**What to do:** Copy out, word for word, every line from the beginning of the saved entries through the line containing "the screening! I", including that line.

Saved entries
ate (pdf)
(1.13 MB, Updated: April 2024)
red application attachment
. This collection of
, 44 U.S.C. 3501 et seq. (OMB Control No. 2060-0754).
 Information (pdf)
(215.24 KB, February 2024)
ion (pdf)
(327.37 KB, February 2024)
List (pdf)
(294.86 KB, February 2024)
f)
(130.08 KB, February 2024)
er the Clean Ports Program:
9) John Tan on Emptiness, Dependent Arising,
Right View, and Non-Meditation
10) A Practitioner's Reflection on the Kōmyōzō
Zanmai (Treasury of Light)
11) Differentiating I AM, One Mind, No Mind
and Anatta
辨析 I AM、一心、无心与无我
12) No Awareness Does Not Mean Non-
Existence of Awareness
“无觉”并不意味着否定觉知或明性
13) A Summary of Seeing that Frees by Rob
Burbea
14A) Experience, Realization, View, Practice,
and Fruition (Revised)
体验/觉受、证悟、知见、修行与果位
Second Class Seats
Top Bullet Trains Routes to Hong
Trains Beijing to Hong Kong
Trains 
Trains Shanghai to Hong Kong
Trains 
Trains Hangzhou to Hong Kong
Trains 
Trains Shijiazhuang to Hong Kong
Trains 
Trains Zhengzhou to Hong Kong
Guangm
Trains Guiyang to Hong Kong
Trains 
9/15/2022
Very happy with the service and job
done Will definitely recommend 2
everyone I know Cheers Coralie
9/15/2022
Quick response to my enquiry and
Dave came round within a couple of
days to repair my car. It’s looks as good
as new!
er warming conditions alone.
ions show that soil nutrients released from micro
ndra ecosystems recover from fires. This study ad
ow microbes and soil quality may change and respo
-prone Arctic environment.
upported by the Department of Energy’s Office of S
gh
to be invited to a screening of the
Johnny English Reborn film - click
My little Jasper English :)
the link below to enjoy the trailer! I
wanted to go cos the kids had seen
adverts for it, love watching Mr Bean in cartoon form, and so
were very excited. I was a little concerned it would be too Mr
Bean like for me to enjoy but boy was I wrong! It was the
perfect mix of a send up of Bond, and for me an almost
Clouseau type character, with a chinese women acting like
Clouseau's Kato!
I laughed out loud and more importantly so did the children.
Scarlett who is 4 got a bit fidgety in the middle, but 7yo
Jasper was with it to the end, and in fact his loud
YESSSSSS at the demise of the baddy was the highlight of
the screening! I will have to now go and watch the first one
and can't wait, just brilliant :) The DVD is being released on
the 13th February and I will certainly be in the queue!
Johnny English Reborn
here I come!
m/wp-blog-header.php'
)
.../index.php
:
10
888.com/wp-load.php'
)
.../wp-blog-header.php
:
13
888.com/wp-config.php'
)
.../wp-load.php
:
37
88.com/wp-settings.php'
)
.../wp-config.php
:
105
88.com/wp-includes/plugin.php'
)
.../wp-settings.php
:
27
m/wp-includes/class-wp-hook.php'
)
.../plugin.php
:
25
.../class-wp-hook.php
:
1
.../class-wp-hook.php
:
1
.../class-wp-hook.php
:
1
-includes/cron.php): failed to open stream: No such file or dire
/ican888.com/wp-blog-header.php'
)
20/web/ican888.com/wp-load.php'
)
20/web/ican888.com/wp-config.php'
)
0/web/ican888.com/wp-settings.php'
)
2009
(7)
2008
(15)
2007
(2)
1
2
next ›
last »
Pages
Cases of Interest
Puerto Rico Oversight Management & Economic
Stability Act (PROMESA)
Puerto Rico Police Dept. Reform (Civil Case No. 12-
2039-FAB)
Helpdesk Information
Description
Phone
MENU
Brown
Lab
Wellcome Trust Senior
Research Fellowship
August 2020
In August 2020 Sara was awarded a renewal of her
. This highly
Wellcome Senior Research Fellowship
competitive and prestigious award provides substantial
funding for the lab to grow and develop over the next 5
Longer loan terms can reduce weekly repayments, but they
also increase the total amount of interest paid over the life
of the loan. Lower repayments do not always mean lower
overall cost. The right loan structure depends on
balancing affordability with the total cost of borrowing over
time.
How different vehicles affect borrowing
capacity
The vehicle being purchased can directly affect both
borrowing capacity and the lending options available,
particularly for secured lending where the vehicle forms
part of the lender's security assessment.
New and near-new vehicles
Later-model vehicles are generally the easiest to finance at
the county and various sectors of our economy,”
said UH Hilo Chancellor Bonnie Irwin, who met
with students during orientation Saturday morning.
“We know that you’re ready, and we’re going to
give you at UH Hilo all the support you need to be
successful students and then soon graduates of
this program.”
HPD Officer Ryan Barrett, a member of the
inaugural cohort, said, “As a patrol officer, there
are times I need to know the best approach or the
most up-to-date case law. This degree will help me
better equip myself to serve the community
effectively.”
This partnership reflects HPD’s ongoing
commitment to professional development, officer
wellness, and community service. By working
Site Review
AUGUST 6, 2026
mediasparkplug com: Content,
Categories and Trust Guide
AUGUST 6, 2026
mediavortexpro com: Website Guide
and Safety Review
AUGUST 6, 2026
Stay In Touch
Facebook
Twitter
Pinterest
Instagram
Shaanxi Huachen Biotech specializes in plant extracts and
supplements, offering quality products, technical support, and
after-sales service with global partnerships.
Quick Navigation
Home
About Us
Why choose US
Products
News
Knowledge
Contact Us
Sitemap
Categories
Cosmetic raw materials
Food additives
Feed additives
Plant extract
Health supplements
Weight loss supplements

**Answer space:**
ate (pdf)
(1.13 MB, Updated: April 2024)
red application attachment
. This collection of
, 44 U.S.C. 3501 et seq. (OMB Control No. 2060-0754).
 Information (pdf)
(215.24 KB, February 2024)
ion (pdf)
(327.37 KB, February 2024)
List (pdf)
(294.86 KB, February 2024)
f)
(130.08 KB, February 2024)
er the Clean Ports Program:
9) John Tan on Emptiness, Dependent Arising,
Right View, and Non-Meditation
10) A Practitioner's Reflection on the Kōmyōzō
Zanmai (Treasury of Light)
11) Differentiating I AM, One Mind, No Mind
and Anatta
辨析 I AM、一心、无心与无我
12) No Awareness Does Not Mean Non-
Existence of Awareness
“无觉”并不意味着否定觉知或明性
13) A Summary of Seeing that Frees by Rob
Burbea
14A) Experience, Realization, View, Practice,
and Fruition (Revised)
体验/觉受、证悟、知见、修行与果位
Second Class Seats
Top Bullet Trains Routes to Hong
Trains Beijing to Hong Kong
Trains 
Trains Shanghai to Hong Kong
Trains 
Trains Hangzhou to Hong Kong
Trains 
Trains Shijiazhuang to Hong Kong
Trains 
Trains Zhengzhou to Hong Kong
Guangm
Trains Guiyang to Hong Kong
Trains 
9/15/2022
Very happy with the service and job
done Will definitely recommend 2
everyone I know Cheers Coralie
9/15/2022
Quick response to my enquiry and
Dave came round within a couple of
days to repair my car. It’s looks as good
as new!
er warming conditions alone.
ions show that soil nutrients released from micro
ndra ecosystems recover from fires. This study ad
ow microbes and soil quality may change and respo
-prone Arctic environment.
upported by the Department of Energy’s Office of S
gh
to be invited to a screening of the
Johnny English Reborn film - click
My little Jasper English :)
the link below to enjoy the trailer! I
wanted to go cos the kids had seen
adverts for it, love watching Mr Bean in cartoon form, and so
were very excited. I was a little concerned it would be too Mr
Bean like for me to enjoy but boy was I wrong! It was the
perfect mix of a send up of Bond, and for me an almost
Clouseau type character, with a chinese women acting like
Clouseau's Kato!
I laughed out loud and more importantly so did the children.
Scarlett who is 4 got a bit fidgety in the middle, but 7yo
Jasper was with it to the end, and in fact his loud
YESSSSSS at the demise of the baddy was the highlight of
the screening! I will have to now go and watch the first one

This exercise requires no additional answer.